The answer must be every line from the listing that holds the string "with".

**Supplied data:**
----------------------------------------

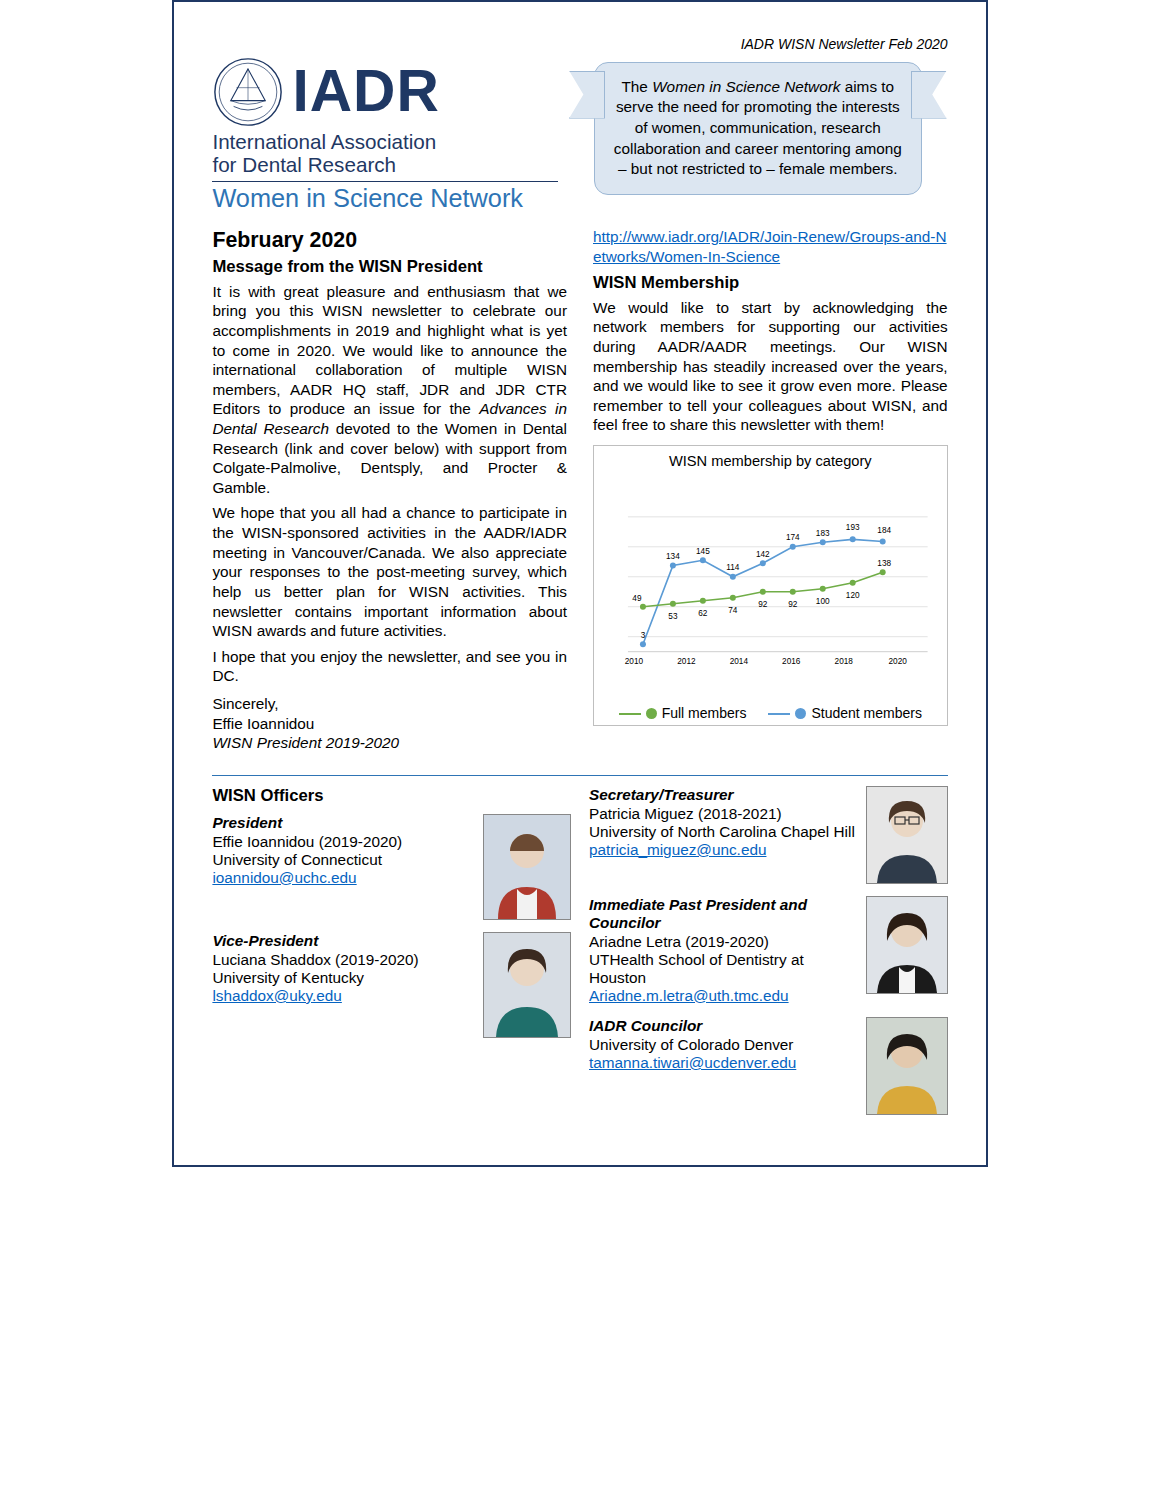IADR WISN Newsletter Feb 2020
IADR
International Association
for Dental Research
Women in Science Network
The Women in Science Network aims to serve the need for promoting the interests of women, communication, research collaboration and career mentoring among – but not restricted to – female members.
February 2020
Message from the WISN President
It is with great pleasure and enthusiasm that we bring you this WISN newsletter to celebrate our accomplishments in 2019 and highlight what is yet to come in 2020. We would like to announce the international collaboration of multiple WISN members, AADR HQ staff, JDR and JDR CTR Editors to produce an issue for the Advances in Dental Research devoted to the Women in Dental Research (link and cover below) with support from Colgate-Palmolive, Dentsply, and Procter & Gamble.
We hope that you all had a chance to participate in the WISN-sponsored activities in the AADR/IADR meeting in Vancouver/Canada. We also appreciate your responses to the post-meeting survey, which help us better plan for WISN activities. This newsletter contains important information about WISN awards and future activities.
I hope that you enjoy the newsletter, and see you in DC.
Sincerely,
Effie Ioannidou
WISN President 2019-2020
http://www.iadr.org/IADR/Join-Renew/Groups-and-Networks/Women-In-Science
WISN Membership
We would like to start by acknowledging the network members for supporting our activities during AADR/AADR meetings. Our WISN membership has steadily increased over the years, and we would like to see it grow even more. Please remember to tell your colleagues about WISN, and feel free to share this newsletter with them!
WISN membership by category
3 134 145 114 142 174 183 193 184 49 53 62 74 92 92 100 120 138 2010 2012 2014 2016 2018 2020
Full members Student members
WISN Officers
President
Effie Ioannidou (2019-2020)
University of Connecticut
ioannidou@uchc.edu
Vice-President
Luciana Shaddox (2019-2020)
University of Kentucky
lshaddox@uky.edu
Secretary/Treasurer
Patricia Miguez (2018-2021)
University of North Carolina Chapel Hill
patricia_miguez@unc.edu
Immediate Past President and Councilor
Ariadne Letra (2019-2020)
UTHealth School of Dentistry at Houston
Ariadne.m.letra@uth.tmc.edu
IADR Councilor
University of Colorado Denver
tamanna.tiwari@ucdenver.edu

----------------------------------------

**Exercise solution:**
It is with great pleasure and enthusiasm that we bring you this WISN newsletter to celebrate our accomplishments in 2019 and highlight what is yet to come in 2020. We would like to announce the international collaboration of multiple WISN members, AADR HQ staff, JDR and JDR CTR Editors to produce an issue for the Advances in Dental Research devoted to the Women in Dental Research (link and cover below) with support from Colgate-Palmolive, Dentsply, and Procter & Gamble.
We would like to start by acknowledging the network members for supporting our activities during AADR/AADR meetings. Our WISN membership has steadily increased over the years, and we would like to see it grow even more. Please remember to tell your colleagues about WISN, and feel free to share this newsletter with them!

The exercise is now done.